I used to go to Tim Horton’s every Monday to get an Iced coffee. I’d regularly talk to the staff there and before long they’d know my name as well as my usual order, to start making my drink as soon as they saw me enter the building. They’d smile and ask me what was new with my life and if there was time, I’d tell them everything they wanted to know. (Usually more.)
They don’t have Tim Horton’s in Kentucky, though, so when down there visiting the wife’s family, I’d have to settle for Dairy Queen’s Iced Coffee equivalent.
“You really like that Iced Coffee?” Brenda, the Dairy Queen worker asked me.
“I do,” I responded with a smile. “I have one all the time at Tim Horton’s.”
“Is he related to the Horton family up there on Richmond Road?” she then asked me.

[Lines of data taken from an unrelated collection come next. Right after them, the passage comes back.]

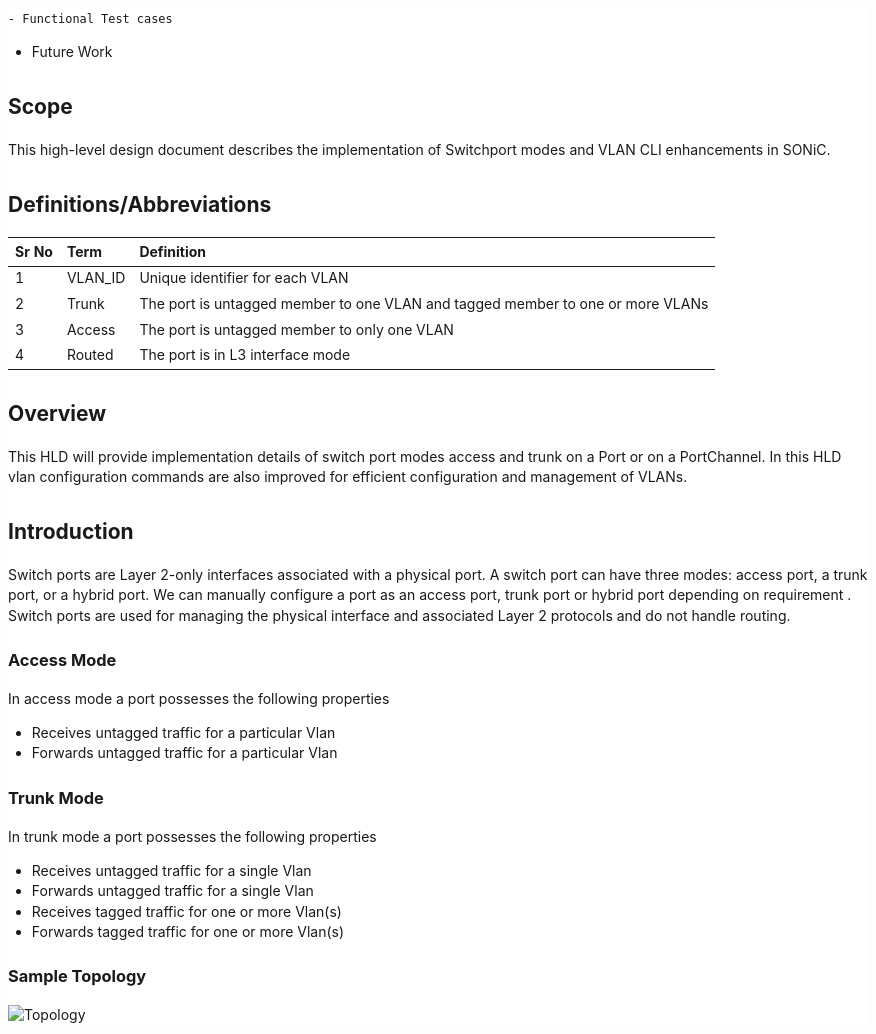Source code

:     - Functional Test cases
- Future Work

## Scope

This high-level design document describes the implementation of Switchport modes and VLAN CLI enhancements in SONiC.

## Definitions/Abbreviations

| **Sr No** |  **Term**   |  **Definition**                      |
| :------------- |:-------------| :-----|
|  1       |  VLAN_ID      |  Unique identifier for each VLAN     |  
|  2       |  Trunk  |  The port is untagged member to one VLAN and tagged member to one or more VLANs  |  
|  3       | Access |  The port is untagged member to only one VLAN|  
|  4       |  Routed | The port is in L3 interface mode                       |  



## Overview

This HLD will provide implementation details of switch port modes access and trunk on a Port or on a PortChannel. In this HLD vlan configuration commands are also improved for efficient configuration and management of VLANs.

## Introduction

Switch ports are Layer 2-only interfaces associated with a physical port. A switch port can have three modes: access port, a trunk port, or a hybrid port. We can manually configure a port as an access port, trunk port or hybrid port depending on requirement . Switch ports are used for managing the physical interface and associated Layer 2 protocols and do not handle routing.

### Access Mode

In access mode a port possesses the following properties
* Receives untagged traffic for a particular Vlan
* Forwards untagged traffic for a particular Vlan

### Trunk Mode

In trunk mode a port possesses the following properties
* Receives untagged traffic for a single Vlan
* Forwards untagged traffic for a single Vlan
* Receives tagged traffic for one or more Vlan(s)
* Forwards tagged traffic for one or more Vlan(s)

### Sample Topology

![Topology](https://user-images.githubusercontent.com/61490193/208155234-3a04ca08-5ca3-42b3-b679-c1efcacddff2.png)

“No,” I responded, a little puzzled. “Tim Horton’s is a Canadian based donut and coffee chain of stores and there’s one in Columbus.”
“Oh,” she responded with a smile of understanding, “from what part of Canada are you?”
I stood there and blinked in confusion for a second. “Manitoba,” I then responded, deciding to just agree with the woman who clearly wasn’t listening to what I was saying.
“Oh it’s beautiful country up there,” the woman then happily responded.
“Isn’t it,” I replied with a smile.
The wife thought it was slightly callous of me to let the Dairy Queen worker believe we were from Canada and told me as much as we headed to the car.
“When people aren’t listening to what I’m saying and it’s just small talk anyway, it’s just easier to agree with them in order to get through the conversation,” I told her.
“Well it still seems mean,” she responded.
I didn’t want to unknowingly be callous to others, so the next day at work I headed to my Tim Horton’s and asked the workers there if I’d ever been rude to them.
“Not at all,” one responded after hearing my question.
“How about you, Rosemary,” I asked another worker there, “have I ever been rude to you.”
“I’m doing fine today,” she responded with a smile, “and you?”
1 Comment
September 18, 2007 at 12:15 am
I think Laura was just embarrassed to be accused of being Canadian. I sure would be. Soviet Canuckistan, has anything good ever come from it? Outside of Mario Lemieux, that is.